Je dispose de mon matériel de prise de son professionnel pour l’enregistrement sonore, avec plusieurs options de micros et couples stéréos qui pourront s’adapter aux différents lieux et conditions. J’ai mon propre matériel de prise de vue également, une caméra Fuji XT2 équipée de plusieurs optiques fixes avec lesquelles je filme habituellement mes projets vidéos et films. Une liste complète de mon matériel est accessible en ligne ici felixblume.com/equipment.

Restitution / Présentation
À la manière de la plupart de mes projets, les formes de présentations sont multiples et peuvent varier d’un endroit à l’autre. J’envisage ainsi que le projet puisse se présenter sous la forme d’une exposition rassemblant les quatre lieux, présentant sur une multitude d’écrans ces visages qui sont à l’écoute (le nombre dépendra du lieu et des possibilités techniques).
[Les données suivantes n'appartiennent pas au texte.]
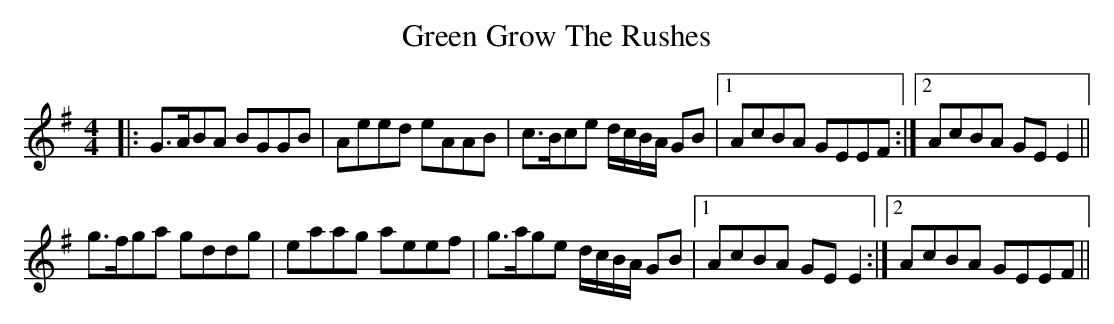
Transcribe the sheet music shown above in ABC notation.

X:1
T: Green Grow The Rushes
M: 4/4
L: 1/8
K: Gmaj
|:G>ABA BGGB|Aeed eAAB|c>Bce d/c/B/A/ GB|1 AcBA GEEF:|2 AcBA GEE2||
g>fga gddg|eaag aeef|g>age d/c/B/A/ GB|1 AcBA GEE2:|2 AcBA GEEF||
Chaque vidéo est équipée d’un casque, que le visiteur peut mettre pour écouter à son tour la mer qui fait face à la personne filmée. Une version avec haut-parleur serait aussi envisageable, là encore cela dépend du lieu d’exposition. Les écrans peuvent être parsemés dans l’espace, sur un pied ou un socle, ou au contraire tout autour, accrochés aux murs, symbolisant les pourtours de l’océan Atlantique. Si certains lieux semblent déjà propices à montrer l’exposition, la recherche d’espaces d’exposition se fera de manière plus active dans une seconde phase, une fois les premières étapes du projet confirmées.
Sur une base similaire à celle de la première partie réalisée en Floride, le projet sera consultable en ligne, et invitera également à l’écoute ceux/celles qui sont loin des lieux d’exposition. On pourra ainsi suivre l’avancée du projet et les vidéos qui s’ajouteront peu à peu sur une carte en ligne.
Les vidéos peuvent être accompagnées d’une légende très succincte, indiquant le nom de la personne, la date, l’heure, le lieu, les coordonnées GPS, les conditions climatiques (marée, vent, force, direction, température) et une phrase, synthétisant le ressenti de la personne qui est Face à la mer.